REQUIRED WORK
Locate each line below that contains the word "hide" and copy those lines.

Stored data entries
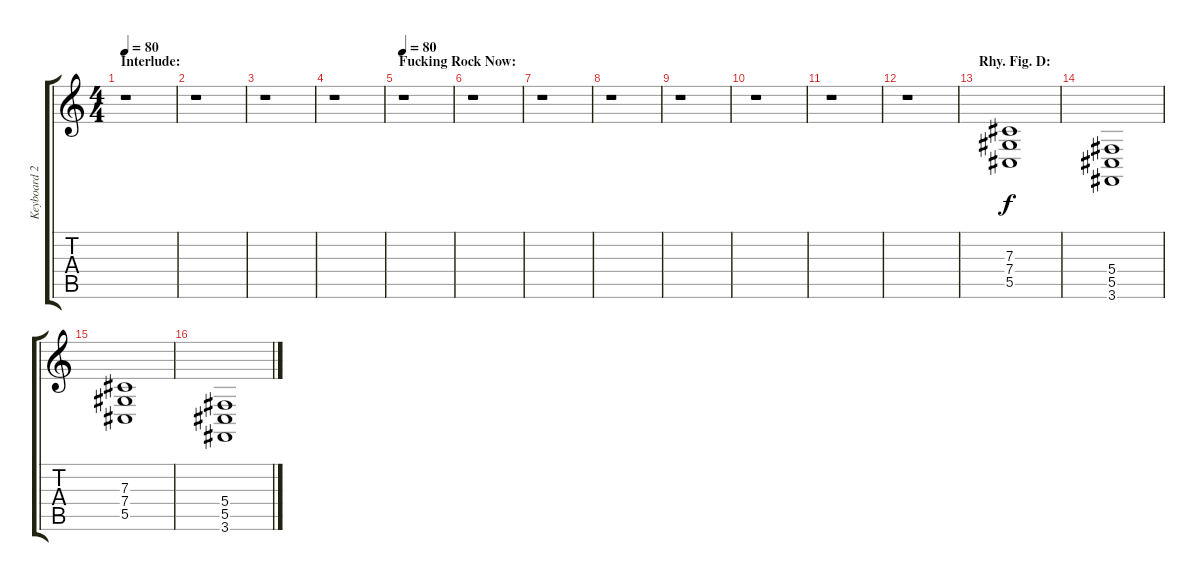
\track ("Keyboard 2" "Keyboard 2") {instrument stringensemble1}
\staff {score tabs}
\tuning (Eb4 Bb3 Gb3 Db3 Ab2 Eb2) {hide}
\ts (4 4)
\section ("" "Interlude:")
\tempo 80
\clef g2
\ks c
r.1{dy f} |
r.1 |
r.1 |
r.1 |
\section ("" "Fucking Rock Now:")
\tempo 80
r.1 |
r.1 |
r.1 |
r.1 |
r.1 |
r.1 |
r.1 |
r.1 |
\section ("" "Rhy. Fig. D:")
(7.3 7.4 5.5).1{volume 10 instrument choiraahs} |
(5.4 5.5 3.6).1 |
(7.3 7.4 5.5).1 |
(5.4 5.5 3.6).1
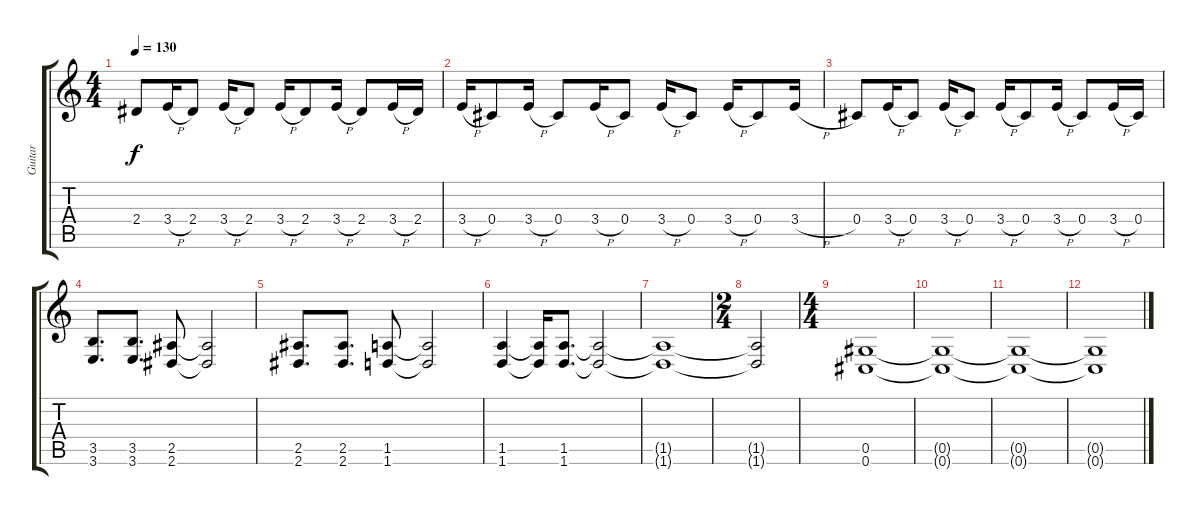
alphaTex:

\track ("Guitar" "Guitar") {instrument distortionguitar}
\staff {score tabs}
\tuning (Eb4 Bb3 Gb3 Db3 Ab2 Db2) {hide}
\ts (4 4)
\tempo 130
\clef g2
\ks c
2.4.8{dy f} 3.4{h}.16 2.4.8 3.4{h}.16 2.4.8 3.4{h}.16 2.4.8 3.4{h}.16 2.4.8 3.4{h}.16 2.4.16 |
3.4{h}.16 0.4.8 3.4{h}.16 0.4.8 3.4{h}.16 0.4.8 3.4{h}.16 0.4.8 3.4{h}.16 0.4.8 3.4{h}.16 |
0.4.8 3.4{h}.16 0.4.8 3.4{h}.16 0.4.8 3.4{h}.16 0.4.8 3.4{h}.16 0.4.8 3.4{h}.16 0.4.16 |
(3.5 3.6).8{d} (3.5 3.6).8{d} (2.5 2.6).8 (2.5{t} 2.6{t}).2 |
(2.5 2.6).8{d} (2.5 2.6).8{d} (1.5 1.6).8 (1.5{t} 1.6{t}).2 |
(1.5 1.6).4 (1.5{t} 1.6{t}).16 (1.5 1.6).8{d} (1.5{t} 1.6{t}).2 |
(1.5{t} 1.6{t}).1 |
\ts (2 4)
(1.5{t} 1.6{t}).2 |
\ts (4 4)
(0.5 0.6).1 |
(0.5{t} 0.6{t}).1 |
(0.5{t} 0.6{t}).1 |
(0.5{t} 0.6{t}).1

ANSWER IN FULL
\tuning (Eb4 Bb3 Gb3 Db3 Ab2 Eb2) {hide}
\tuning (Eb4 Bb3 Gb3 Db3 Ab2 Db2) {hide}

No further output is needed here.